The Adventure of the Peculiar Protocols
- First edition
- Author: Nicholas Meyer
- Language: English
- Genre: Mystery novels
- Publisher: Minotaur Books
- Publication date: October 2019
- Publication place: United States
- Media type: Print (Hardback
- ISBN: 9781250228956 (first edition, hardback)
- Preceded by: The Canary Trainer
- Followed by: The Return of the Pharaoh

= The Adventure of the Peculiar Protocols =

2019 novel by Nicholas Meyer

The Adventure of the Peculiar Protocols: Adapted from the Journals of John H. Watson, M.D. is a Sherlock Holmes pastiche novel by Nicholas Meyer, published in 2019. It takes place after Meyer's other Holmes pastiches, The Seven-Per-Cent Solution, The West End Horror, and The Canary Trainer. It is Meyer's first Holmes pastiche in 26 years.

The story has Holmes debunk The Protocols of the Elders of Zion. As with Meyer's other pastiches, the novel features Holmes meeting real-life historical personages such as Constance Garnett, Israel Zangwill and Chaim Weizmann.
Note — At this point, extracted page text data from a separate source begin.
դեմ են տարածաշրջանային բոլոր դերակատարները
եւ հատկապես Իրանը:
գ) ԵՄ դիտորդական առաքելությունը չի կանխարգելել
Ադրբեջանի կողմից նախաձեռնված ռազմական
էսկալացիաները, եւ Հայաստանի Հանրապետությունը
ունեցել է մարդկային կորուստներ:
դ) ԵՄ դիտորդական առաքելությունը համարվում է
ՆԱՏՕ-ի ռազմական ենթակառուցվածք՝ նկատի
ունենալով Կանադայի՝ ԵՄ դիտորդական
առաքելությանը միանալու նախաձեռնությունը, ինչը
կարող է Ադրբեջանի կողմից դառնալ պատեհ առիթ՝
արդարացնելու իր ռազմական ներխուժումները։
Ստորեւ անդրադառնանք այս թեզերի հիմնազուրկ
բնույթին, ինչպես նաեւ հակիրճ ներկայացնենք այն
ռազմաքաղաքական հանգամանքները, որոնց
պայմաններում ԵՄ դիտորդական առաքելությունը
The book made the bestseller list of The Los Angeles Times in November 2019.

==Reception==
Kirkus Reviews found the mystery "slight" and said of the purportedly previously undiscovered adventure "that [it] might just as well have stayed hidden". Publishers Weekly said that "Meyer cleverly plays with his audience's expectations" and posited that Sherlockians would want a shorter wait for Meyer's next adventure. Joseph Goodrich of Mystery Scene positively reviewed the novel calling it a "a masterful concoction" and "an effective thriller, rich in atmosphere and period detail". The Washington Post reviewer Michael Dirda felt that the book has some "fine Sherlockian flourishes" but ultimately "the novel often feels talky and perhaps unavoidably somber and portentous".